What is Ethnic Studies?

Ethnic Studies Program       
Professor Andrea Herrera, Director

Ethnic Studies was established in 1995 as an interdisciplinary program leading to a minor.  the program promotes curricular and faculty development and sponsors a variety of cultural programming and colloquia.  Courses offered through the program focus primarily on the experiences and cultural expressions of the four main ethnic minority communities in the United States:  African Americans, Native Americans, and Latinos/Hispanics.  These experiences and cultural expressions include, but are not limited to, economic, political, legal, historical and cultural dimensions of life in the United States.  An important goal of the program is to build on the knowledge grounded in the experiences of racial/ethnic groups that have been marginalized and excluded from full participation in society.

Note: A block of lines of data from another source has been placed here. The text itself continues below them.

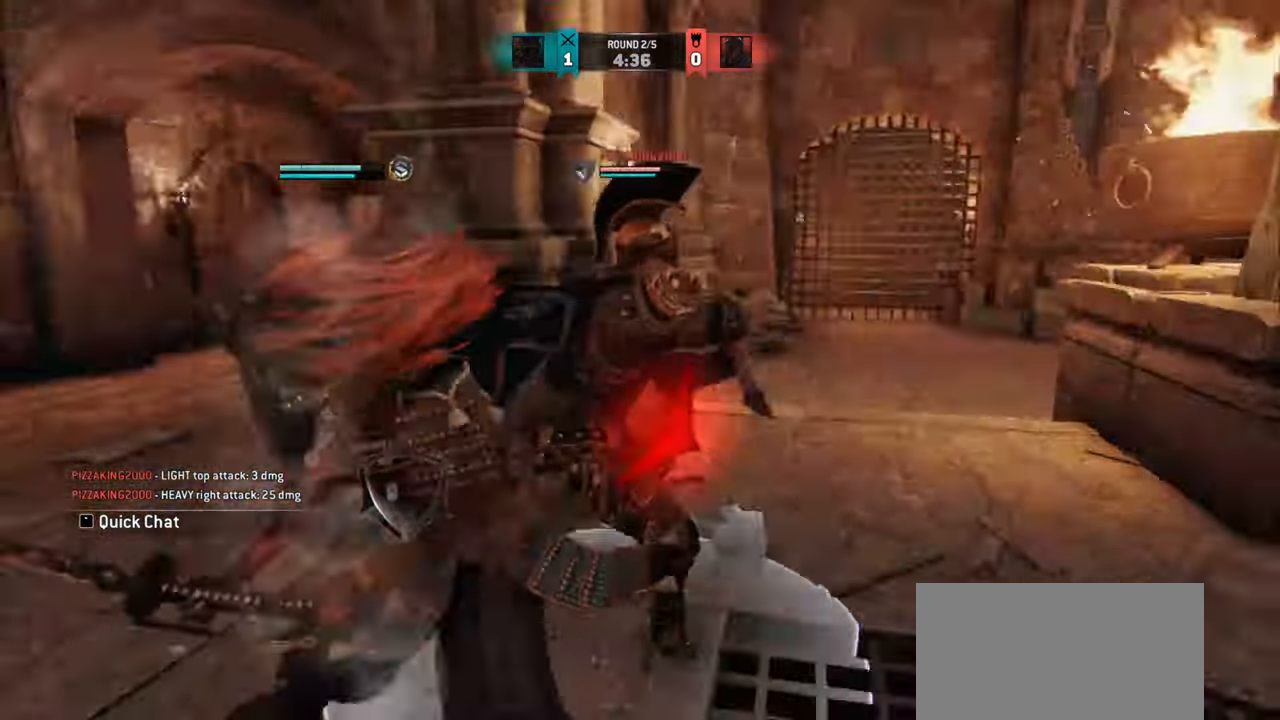
{"keys": [], "mouse": [], "events": []}
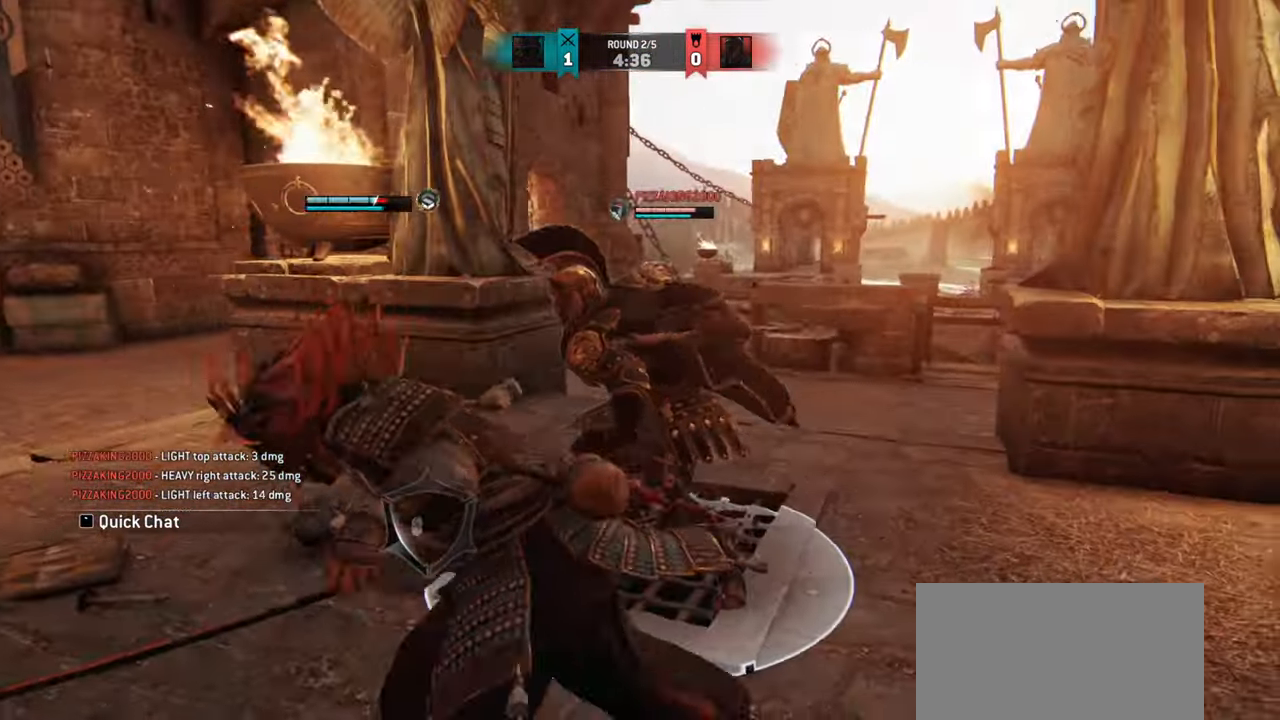
{"keys": ["a"], "mouse": [], "events": [[133, "a", "down"]]}
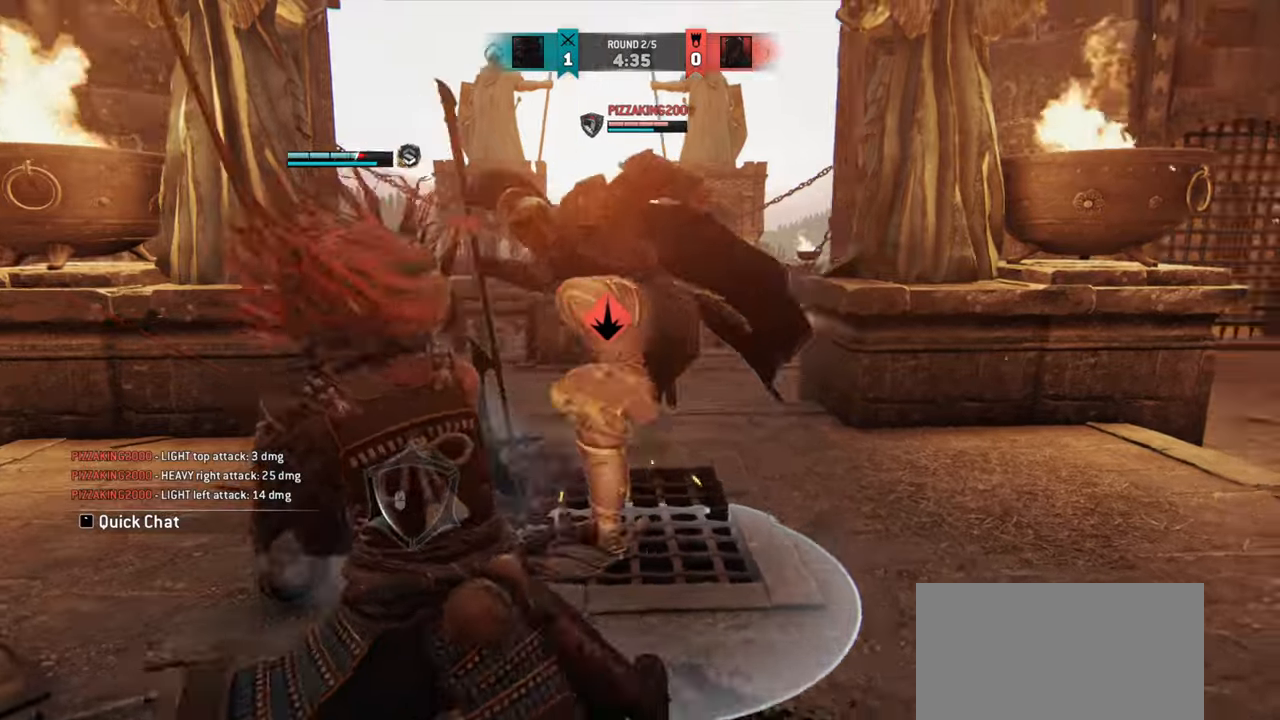
{"keys": ["w"], "mouse": [], "events": [[84, "a", "up"], [467, "w", "down"]]}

Students may earn a minor degree in Ethnic Studies or include Ethnic Studies as part of a distributed studies degree. The purpose of courses in Ethnic Studies is to synthesize knowledge in terms of ethnic minority perspectives.  The Ethnic Studies minor at the College of Letters, Arts, and Sciences will, therefore, provide a basis for:

1. examining knowledge from specific U.S. racial/ethnic minority perspectives;

2. examining relationships among racial/ethnic groups and the processes of racial/ethnic formation - and its intersections with class, gender and sexuality - at the personal and collective levels;

3. developing competencies for working with people of different racial/ethnic backgrounds, and fostering an understanding of racial/ethnic diversity;

4. fostering in students critical perspectives regarding Euro-centric, indigenous, and other forms of knowledge constructions.

Ethnic Studies also provides students a forum for exploring the realities of their own experiences and discussing those realities in a systematic, informed civil manner.  Courses are designed to facilitate this exploration process in a supportive context and empower students to live their own cultures, and view others' cultures, in a new and positive light.